Connection Brings Hope, Part One: Growing Up
A six-part blog on my journey through life with a mental illness and how my peers,
plus mental health professionals, gave me a new outlook on life.
By Dionna Riccio
Growing up was nothing shy of a storm. I was born prematurely on Christmas Eve, and have a heart - condition. Thus, growing up it always took me a little longer to do things, and was always behind and slow... I remember never being much of a confident girl at a young age. I was a shy girl, wanting to do nothing but fit in with a friend or two, yet I never really did, and when I did eventually, I still felt alone. I liked baseball, and swimming, I played sports and was fortunate enough to get everything that I needed growing up. I was sensitive, always took everything to heart. I read everything as if it was my attack on myself and when people didn’t want to hang out with me, it was because I wasn’t enough.
I had a normal life growing up and I am thankful that I did. But sometimes things happen and no one truly knows how bad things are until years later. I grew up in a household where my father suffered from a substance use disorder and began to become emotionally abusive in the household. I looked up to my father when I was a young girl, but as time went on I began to hate him. I did not know he was suffering from an illness. He suffered from cancer and died when I was just short of twelve years old.

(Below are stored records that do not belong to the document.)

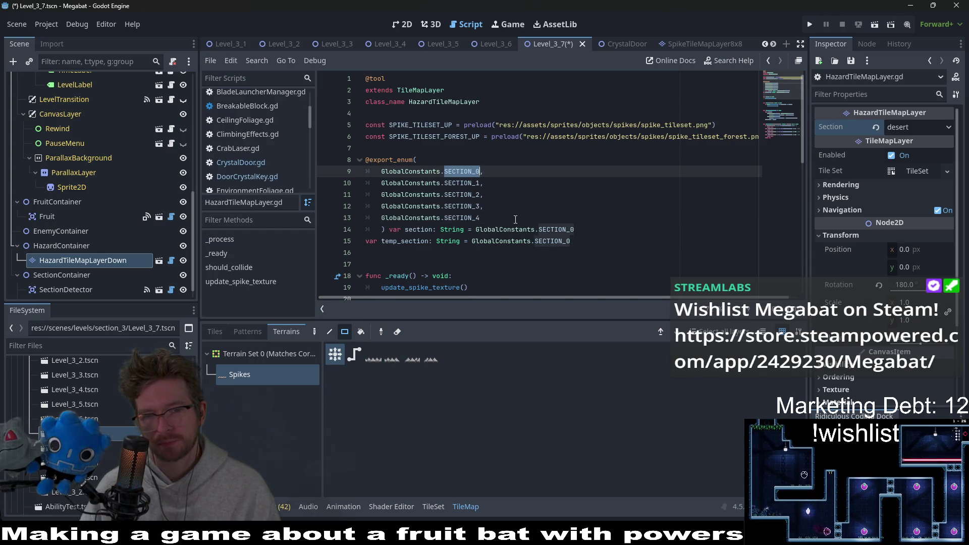
pyautogui.click(411, 230)
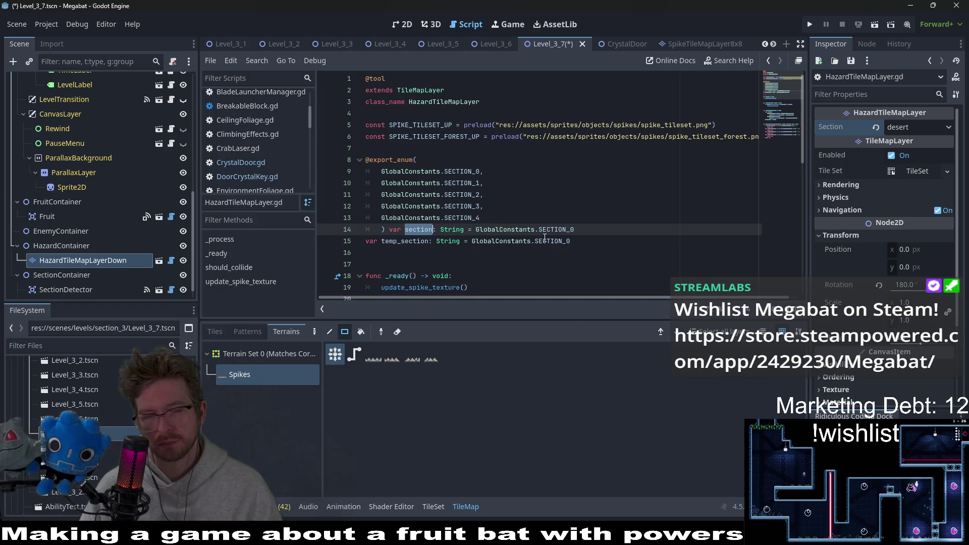
pyautogui.press('ctrl+f')
pyautogui.press('Return')
pyautogui.press('Return')
pyautogui.press('Return')
pyautogui.press('Return')
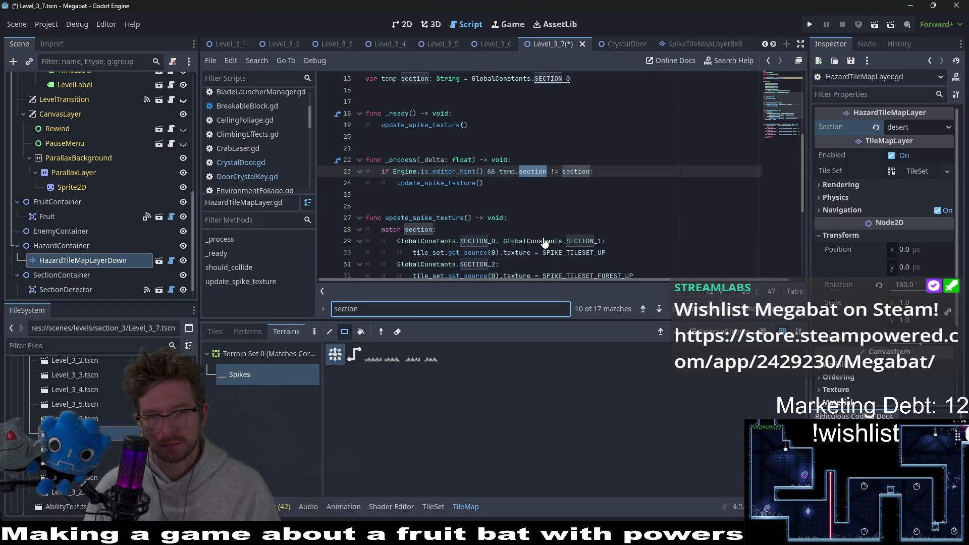
pyautogui.press('Return')
pyautogui.scroll(-2, 544, 242)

Unfortunately, this is where my journey with mental illness began. I never said my final goodbyes to my father, due to his own emotionally abusive behaviors and how he acted. If only I knew back then that he was suffering and struggling with his substance abuse disorder and terminal illness and it wasn’t a reflection of him on me.
Growing up, I met some of the kindest, most caring people I could ever encounter that helped me during my darkest times. Growing up wasn’t all that bad. There were good times and then there were bad, but I’m happy to know that life always comes in waves of both.